Through everyone’s new N95 masks, Bay Area residents can breathe a sigh of relief to new containment numbers updated by Cal Fire officials.
As of Monday morning, the Atlas Fire in Napa and Sonoma counties is 68 percent contained — calculated by how much of the fire is kept within a perimeter — and has burned 51,064 acres.
To put that in perspective, Golden Gate Park is just over 1,000 acres.
The Nuns Fire — now merged with the Adobe, Norbbom, Pressley and Partrick fires — is 50 percent contained and has scorched 48,627 acres. The Tubbs Fire is 70 percent contained after reaching 36,390 acres.
Another Sonoma County fire, Pocket Fire, burned 11,889 acres and is 40 percent contained.
A new fire near Oakmont that began on Saturday is just 15 percent contained and has burned 875 acres. Cal Fire reports the Oakmont Fire is heading north with a “moderate rate of spread.”
Some of the 41 who died in the fires have been identified as more than 40,000 people remain evacuated. Many evacuation orders have been lifted and more are being reevaluated.
North Bay officials are speaking publicly with optimism as the fires reached a turning point, Bay City News reports.

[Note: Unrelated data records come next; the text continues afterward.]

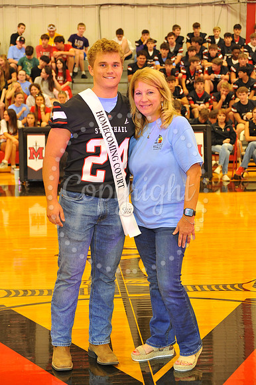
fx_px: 833
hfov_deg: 17.5
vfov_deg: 26.0
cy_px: 192
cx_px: 128
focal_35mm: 78
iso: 2000
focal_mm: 78
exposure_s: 1/50
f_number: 6.3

“A week ago this started as a nightmare,” says Napa County Board of Supervisors chair Belia Ramos. “The day we have dreamed of has arrived.”
Aiding the path to recovery is expected rain in most North Bay late Thursday until Friday morning and little wind to fuel the fires, National Weather Service spokesperson Scott Rowe says. The area will collect only up to a few tenths of an inch of rain, but as Rowe says, “we’ll take anything.”
Most of the Bay Area now has an Air Quality Index of 96, which is considered moderate. Oakland, its northern neighbors, and cities near the airport are considered unhealthy for sensitive groups as of Monday morning.
Long after the fires are out, recovery efforts will still be underway. For those still looking to donate or volunteer in the weeks to come, California’s office of volunteers posted a list of how to do so on its website.